• **TASK TO CARRY OUT**: Look below for the line holding "X20320000Y-31750000D03*" and the line holding "X30480000Y-40640000D01*". Transcribe exactly those lines and all lines between them, nothing more.

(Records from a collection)
+---+

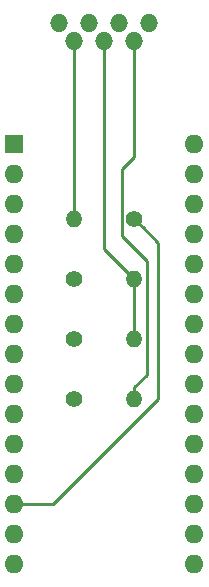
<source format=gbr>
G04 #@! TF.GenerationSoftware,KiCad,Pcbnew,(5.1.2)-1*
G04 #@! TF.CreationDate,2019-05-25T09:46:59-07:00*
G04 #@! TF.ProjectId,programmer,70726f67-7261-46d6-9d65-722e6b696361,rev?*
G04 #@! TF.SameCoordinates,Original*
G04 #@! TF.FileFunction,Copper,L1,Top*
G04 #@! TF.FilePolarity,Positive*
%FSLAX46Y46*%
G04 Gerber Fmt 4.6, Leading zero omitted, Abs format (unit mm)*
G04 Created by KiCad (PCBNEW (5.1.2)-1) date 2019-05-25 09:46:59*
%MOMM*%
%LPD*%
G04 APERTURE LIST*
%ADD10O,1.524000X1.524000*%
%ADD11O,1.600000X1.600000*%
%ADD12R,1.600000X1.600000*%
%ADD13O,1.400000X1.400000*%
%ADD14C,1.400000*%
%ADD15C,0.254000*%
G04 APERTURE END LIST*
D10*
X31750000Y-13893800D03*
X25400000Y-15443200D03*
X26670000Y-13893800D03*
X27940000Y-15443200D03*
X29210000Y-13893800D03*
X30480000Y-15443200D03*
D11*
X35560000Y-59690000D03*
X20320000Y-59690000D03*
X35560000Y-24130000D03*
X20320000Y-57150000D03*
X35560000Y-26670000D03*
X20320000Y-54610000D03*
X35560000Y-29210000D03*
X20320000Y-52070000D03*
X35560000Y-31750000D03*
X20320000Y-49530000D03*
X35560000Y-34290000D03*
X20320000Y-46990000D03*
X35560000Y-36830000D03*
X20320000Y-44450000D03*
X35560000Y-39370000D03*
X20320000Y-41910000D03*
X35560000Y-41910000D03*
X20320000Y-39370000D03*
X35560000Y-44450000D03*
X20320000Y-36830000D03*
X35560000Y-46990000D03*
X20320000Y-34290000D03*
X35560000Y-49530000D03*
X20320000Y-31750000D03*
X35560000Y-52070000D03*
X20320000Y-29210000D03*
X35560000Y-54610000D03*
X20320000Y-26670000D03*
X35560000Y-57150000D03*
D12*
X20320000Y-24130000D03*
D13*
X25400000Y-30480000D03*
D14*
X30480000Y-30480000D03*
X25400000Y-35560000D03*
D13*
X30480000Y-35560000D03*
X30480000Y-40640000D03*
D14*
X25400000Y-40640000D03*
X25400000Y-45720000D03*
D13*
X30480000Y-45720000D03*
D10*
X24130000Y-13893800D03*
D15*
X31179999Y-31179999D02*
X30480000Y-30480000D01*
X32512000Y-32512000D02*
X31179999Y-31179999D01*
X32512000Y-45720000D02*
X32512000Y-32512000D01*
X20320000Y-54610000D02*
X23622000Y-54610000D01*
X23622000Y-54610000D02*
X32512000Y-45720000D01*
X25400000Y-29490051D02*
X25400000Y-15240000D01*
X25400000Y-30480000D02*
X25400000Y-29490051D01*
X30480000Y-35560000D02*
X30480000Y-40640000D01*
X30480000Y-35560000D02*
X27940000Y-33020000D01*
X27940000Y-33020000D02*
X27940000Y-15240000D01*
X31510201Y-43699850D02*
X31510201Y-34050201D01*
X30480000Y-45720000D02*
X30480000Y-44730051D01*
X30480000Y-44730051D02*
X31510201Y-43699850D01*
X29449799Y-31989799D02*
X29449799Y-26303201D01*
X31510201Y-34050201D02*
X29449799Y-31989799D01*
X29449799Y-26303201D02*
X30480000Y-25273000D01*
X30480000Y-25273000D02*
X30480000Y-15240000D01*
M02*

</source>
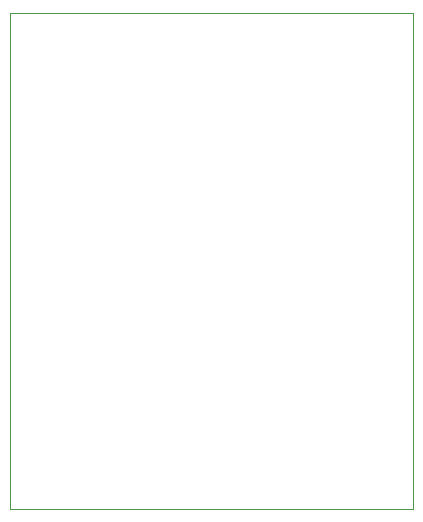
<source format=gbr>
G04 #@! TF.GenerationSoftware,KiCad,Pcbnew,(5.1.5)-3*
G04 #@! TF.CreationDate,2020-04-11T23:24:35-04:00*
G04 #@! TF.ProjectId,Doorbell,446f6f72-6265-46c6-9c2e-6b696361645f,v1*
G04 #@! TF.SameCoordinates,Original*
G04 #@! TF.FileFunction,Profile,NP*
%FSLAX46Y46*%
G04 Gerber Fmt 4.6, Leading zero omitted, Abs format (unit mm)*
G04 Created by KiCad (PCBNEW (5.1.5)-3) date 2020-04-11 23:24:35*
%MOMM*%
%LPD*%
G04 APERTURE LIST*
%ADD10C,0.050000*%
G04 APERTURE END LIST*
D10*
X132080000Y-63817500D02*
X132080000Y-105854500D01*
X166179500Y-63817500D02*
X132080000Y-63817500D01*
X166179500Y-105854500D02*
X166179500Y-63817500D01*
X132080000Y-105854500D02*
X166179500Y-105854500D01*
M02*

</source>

+---+

• **EXERCISE RESULT**:
X20320000Y-31750000D03*
X35560000Y-52070000D03*
X20320000Y-29210000D03*
X35560000Y-54610000D03*
X20320000Y-26670000D03*
X35560000Y-57150000D03*
D12*
X20320000Y-24130000D03*
D13*
X25400000Y-30480000D03*
D14*
X30480000Y-30480000D03*
X25400000Y-35560000D03*
D13*
X30480000Y-35560000D03*
X30480000Y-40640000D03*
D14*
X25400000Y-40640000D03*
X25400000Y-45720000D03*
D13*
X30480000Y-45720000D03*
D10*
X24130000Y-13893800D03*
D15*
X31179999Y-31179999D02*
X30480000Y-30480000D01*
X32512000Y-32512000D02*
X31179999Y-31179999D01*
X32512000Y-45720000D02*
X32512000Y-32512000D01*
X20320000Y-54610000D02*
X23622000Y-54610000D01*
X23622000Y-54610000D02*
X32512000Y-45720000D01*
X25400000Y-29490051D02*
X25400000Y-15240000D01*
X25400000Y-30480000D02*
X25400000Y-29490051D01*
X30480000Y-35560000D02*
X30480000Y-40640000D01*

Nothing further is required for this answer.